Eine solche Situation, überfordert wohl die meisten. 'Imap' kenne ich nicht und was einem Menschen in so einer Situation auf die Beine hilft ist wohl sehr individuell. Die Hoffnung, das sehr viele mit der Zeit gute Erfolge erzielen hilft da vielleicht auch als Hoffnungsschimmer am Horizont. Ansonsten würde ich, das mit der Chemie, im Intenet recherchieren und dann mit dem Arzt besprechen.

In der Nähe sein und familiäre Unterstützung zu bieten, ist wohl sehr wichtig. Der Zwang einem geliebten Menschen zu helfen ist nur natürlich. Vielleicht hilft ja auch ein aufklärendes Gespräch durch einen dort tätigen Arzt. An sonsten hilft auch viel Geduld und vor allem Ruhe bewahren.
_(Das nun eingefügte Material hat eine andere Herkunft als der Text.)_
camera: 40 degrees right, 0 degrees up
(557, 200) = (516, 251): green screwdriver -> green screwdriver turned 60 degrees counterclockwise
Die berühmten Nerven von denen hier die erfahrenen Ratgeberinnen geschrieben haben.

Ich selbst bin ja auch ein Neuling in der Materie. Vielleicht konnte ich dir trotzdem ein wenig helfen...

Ich wünsche Euch alles Gute. Manchmal hilft auch beten...

Weiter oben habe ich auch schon diverses angedeutet und ich werde auf jeden Fall nichts unversucht lassen.

Besonders in diesem Bereich überlappen sich m.E. Geist und Materie.